§ Problem details
Would you print all of the records below exactly, without skipping any?

━━━━━━━━

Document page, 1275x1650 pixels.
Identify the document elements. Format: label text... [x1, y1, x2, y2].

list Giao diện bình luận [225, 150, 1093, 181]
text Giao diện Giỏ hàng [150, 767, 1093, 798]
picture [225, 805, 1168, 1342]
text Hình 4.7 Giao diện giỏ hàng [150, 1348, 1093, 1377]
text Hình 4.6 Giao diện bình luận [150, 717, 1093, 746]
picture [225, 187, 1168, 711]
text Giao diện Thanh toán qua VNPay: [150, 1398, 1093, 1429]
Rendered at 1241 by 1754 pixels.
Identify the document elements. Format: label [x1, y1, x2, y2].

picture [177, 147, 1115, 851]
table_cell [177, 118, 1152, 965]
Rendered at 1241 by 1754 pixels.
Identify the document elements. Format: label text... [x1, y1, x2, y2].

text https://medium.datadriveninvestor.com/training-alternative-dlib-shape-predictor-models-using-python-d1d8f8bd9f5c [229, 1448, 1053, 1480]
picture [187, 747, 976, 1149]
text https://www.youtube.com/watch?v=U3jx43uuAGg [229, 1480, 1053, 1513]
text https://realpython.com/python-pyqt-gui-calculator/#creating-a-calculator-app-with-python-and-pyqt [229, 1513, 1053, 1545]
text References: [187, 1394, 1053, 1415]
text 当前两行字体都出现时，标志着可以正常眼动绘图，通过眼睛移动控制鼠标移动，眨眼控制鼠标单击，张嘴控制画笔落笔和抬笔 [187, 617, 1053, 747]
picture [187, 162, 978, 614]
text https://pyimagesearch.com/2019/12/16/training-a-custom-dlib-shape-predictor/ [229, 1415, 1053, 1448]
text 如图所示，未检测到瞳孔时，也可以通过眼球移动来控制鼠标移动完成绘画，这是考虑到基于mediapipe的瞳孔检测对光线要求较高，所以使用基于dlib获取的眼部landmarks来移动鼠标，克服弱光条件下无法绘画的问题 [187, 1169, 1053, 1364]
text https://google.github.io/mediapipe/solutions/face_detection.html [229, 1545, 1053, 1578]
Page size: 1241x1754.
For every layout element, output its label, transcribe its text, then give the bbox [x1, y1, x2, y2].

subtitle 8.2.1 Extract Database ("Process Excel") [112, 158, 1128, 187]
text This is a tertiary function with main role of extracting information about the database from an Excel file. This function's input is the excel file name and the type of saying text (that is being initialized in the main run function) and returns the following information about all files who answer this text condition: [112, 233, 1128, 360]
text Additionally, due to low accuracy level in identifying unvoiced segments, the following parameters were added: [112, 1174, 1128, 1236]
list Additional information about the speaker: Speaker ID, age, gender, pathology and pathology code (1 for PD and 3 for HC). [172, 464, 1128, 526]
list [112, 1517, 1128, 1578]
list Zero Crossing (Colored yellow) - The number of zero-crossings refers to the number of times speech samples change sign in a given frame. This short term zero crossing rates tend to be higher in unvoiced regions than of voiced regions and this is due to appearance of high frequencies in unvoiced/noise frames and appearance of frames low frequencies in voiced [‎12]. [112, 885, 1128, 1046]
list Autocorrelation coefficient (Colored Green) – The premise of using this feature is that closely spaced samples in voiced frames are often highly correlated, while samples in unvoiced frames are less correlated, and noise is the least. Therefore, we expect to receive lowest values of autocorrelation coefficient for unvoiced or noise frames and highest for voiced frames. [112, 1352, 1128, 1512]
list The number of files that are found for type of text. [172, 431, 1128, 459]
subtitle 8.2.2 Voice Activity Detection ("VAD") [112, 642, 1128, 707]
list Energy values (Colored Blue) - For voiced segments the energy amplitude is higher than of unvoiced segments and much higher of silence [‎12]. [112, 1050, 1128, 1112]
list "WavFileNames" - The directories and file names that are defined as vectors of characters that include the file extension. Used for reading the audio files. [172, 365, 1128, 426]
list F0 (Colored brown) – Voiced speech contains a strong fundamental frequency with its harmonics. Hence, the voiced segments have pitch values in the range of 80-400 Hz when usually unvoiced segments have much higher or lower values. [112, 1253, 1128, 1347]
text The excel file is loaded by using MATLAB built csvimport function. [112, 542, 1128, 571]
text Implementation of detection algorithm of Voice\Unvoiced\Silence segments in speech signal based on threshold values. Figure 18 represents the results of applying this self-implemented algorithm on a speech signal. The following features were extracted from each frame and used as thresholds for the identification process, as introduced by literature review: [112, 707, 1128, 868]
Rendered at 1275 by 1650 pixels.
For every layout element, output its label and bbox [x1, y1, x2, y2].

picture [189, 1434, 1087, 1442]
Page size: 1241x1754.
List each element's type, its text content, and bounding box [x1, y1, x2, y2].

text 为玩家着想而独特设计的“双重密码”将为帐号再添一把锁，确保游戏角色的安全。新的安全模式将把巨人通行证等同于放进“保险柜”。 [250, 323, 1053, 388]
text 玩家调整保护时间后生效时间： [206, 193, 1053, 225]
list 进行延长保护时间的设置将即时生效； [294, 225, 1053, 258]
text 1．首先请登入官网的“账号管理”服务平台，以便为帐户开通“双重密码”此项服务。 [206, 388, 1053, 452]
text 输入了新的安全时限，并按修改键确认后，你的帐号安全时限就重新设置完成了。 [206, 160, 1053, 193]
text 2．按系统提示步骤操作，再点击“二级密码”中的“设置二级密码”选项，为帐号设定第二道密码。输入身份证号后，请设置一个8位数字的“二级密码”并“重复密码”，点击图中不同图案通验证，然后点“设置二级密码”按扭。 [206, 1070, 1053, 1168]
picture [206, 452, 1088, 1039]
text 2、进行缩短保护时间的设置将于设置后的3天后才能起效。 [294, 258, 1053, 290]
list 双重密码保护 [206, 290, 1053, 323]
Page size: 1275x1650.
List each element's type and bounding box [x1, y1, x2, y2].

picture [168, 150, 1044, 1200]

━━━━━━━━

§ Result for this task
Document page, 1275x1650 pixels.
Identify the document elements. Format: label text... [x1, y1, x2, y2].

list Giao diện bình luận [225, 150, 1093, 181]
text Giao diện Giỏ hàng [150, 767, 1093, 798]
picture [225, 805, 1168, 1342]
text Hình 4.7 Giao diện giỏ hàng [150, 1348, 1093, 1377]
text Hình 4.6 Giao diện bình luận [150, 717, 1093, 746]
picture [225, 187, 1168, 711]
text Giao diện Thanh toán qua VNPay: [150, 1398, 1093, 1429]
Rendered at 1241 by 1754 pixels.
Identify the document elements. Format: label [x1, y1, x2, y2].

picture [177, 147, 1115, 851]
table_cell [177, 118, 1152, 965]
Rendered at 1241 by 1754 pixels.
Identify the document elements. Format: label text... [x1, y1, x2, y2].

text https://medium.datadriveninvestor.com/training-alternative-dlib-shape-predictor-models-using-python-d1d8f8bd9f5c [229, 1448, 1053, 1480]
picture [187, 747, 976, 1149]
text https://www.youtube.com/watch?v=U3jx43uuAGg [229, 1480, 1053, 1513]
text https://realpython.com/python-pyqt-gui-calculator/#creating-a-calculator-app-with-python-and-pyqt [229, 1513, 1053, 1545]
text References: [187, 1394, 1053, 1415]
text 当前两行字体都出现时，标志着可以正常眼动绘图，通过眼睛移动控制鼠标移动，眨眼控制鼠标单击，张嘴控制画笔落笔和抬笔 [187, 617, 1053, 747]
picture [187, 162, 978, 614]
text https://pyimagesearch.com/2019/12/16/training-a-custom-dlib-shape-predictor/ [229, 1415, 1053, 1448]
text 如图所示，未检测到瞳孔时，也可以通过眼球移动来控制鼠标移动完成绘画，这是考虑到基于mediapipe的瞳孔检测对光线要求较高，所以使用基于dlib获取的眼部landmarks来移动鼠标，克服弱光条件下无法绘画的问题 [187, 1169, 1053, 1364]
text https://google.github.io/mediapipe/solutions/face_detection.html [229, 1545, 1053, 1578]
Page size: 1241x1754.
For every layout element, output its label, transcribe its text, then give the bbox [x1, y1, x2, y2].

subtitle 8.2.1 Extract Database ("Process Excel") [112, 158, 1128, 187]
text This is a tertiary function with main role of extracting information about the database from an Excel file. This function's input is the excel file name and the type of saying text (that is being initialized in the main run function) and returns the following information about all files who answer this text condition: [112, 233, 1128, 360]
text Additionally, due to low accuracy level in identifying unvoiced segments, the following parameters were added: [112, 1174, 1128, 1236]
list Additional information about the speaker: Speaker ID, age, gender, pathology and pathology code (1 for PD and 3 for HC). [172, 464, 1128, 526]
list [112, 1517, 1128, 1578]
list Zero Crossing (Colored yellow) - The number of zero-crossings refers to the number of times speech samples change sign in a given frame. This short term zero crossing rates tend to be higher in unvoiced regions than of voiced regions and this is due to appearance of high frequencies in unvoiced/noise frames and appearance of frames low frequencies in voiced [‎12]. [112, 885, 1128, 1046]
list Autocorrelation coefficient (Colored Green) – The premise of using this feature is that closely spaced samples in voiced frames are often highly correlated, while samples in unvoiced frames are less correlated, and noise is the least. Therefore, we expect to receive lowest values of autocorrelation coefficient for unvoiced or noise frames and highest for voiced frames. [112, 1352, 1128, 1512]
list The number of files that are found for type of text. [172, 431, 1128, 459]
subtitle 8.2.2 Voice Activity Detection ("VAD") [112, 642, 1128, 707]
list Energy values (Colored Blue) - For voiced segments the energy amplitude is higher than of unvoiced segments and much higher of silence [‎12]. [112, 1050, 1128, 1112]
list "WavFileNames" - The directories and file names that are defined as vectors of characters that include the file extension. Used for reading the audio files. [172, 365, 1128, 426]
list F0 (Colored brown) – Voiced speech contains a strong fundamental frequency with its harmonics. Hence, the voiced segments have pitch values in the range of 80-400 Hz when usually unvoiced segments have much higher or lower values. [112, 1253, 1128, 1347]
text The excel file is loaded by using MATLAB built csvimport function. [112, 542, 1128, 571]
text Implementation of detection algorithm of Voice\Unvoiced\Silence segments in speech signal based on threshold values. Figure 18 represents the results of applying this self-implemented algorithm on a speech signal. The following features were extracted from each frame and used as thresholds for the identification process, as introduced by literature review: [112, 707, 1128, 868]
Rendered at 1275 by 1650 pixels.
For every layout element, output its label and bbox [x1, y1, x2, y2].

picture [189, 1434, 1087, 1442]
Page size: 1241x1754.
List each element's type, its text content, and bounding box [x1, y1, x2, y2].

text 为玩家着想而独特设计的“双重密码”将为帐号再添一把锁，确保游戏角色的安全。新的安全模式将把巨人通行证等同于放进“保险柜”。 [250, 323, 1053, 388]
text 玩家调整保护时间后生效时间： [206, 193, 1053, 225]
list 进行延长保护时间的设置将即时生效； [294, 225, 1053, 258]
text 1．首先请登入官网的“账号管理”服务平台，以便为帐户开通“双重密码”此项服务。 [206, 388, 1053, 452]
text 输入了新的安全时限，并按修改键确认后，你的帐号安全时限就重新设置完成了。 [206, 160, 1053, 193]
text 2．按系统提示步骤操作，再点击“二级密码”中的“设置二级密码”选项，为帐号设定第二道密码。输入身份证号后，请设置一个8位数字的“二级密码”并“重复密码”，点击图中不同图案通验证，然后点“设置二级密码”按扭。 [206, 1070, 1053, 1168]
picture [206, 452, 1088, 1039]
text 2、进行缩短保护时间的设置将于设置后的3天后才能起效。 [294, 258, 1053, 290]
list 双重密码保护 [206, 290, 1053, 323]
Page size: 1275x1650.
List each element's type and bounding box [x1, y1, x2, y2].

picture [168, 150, 1044, 1200]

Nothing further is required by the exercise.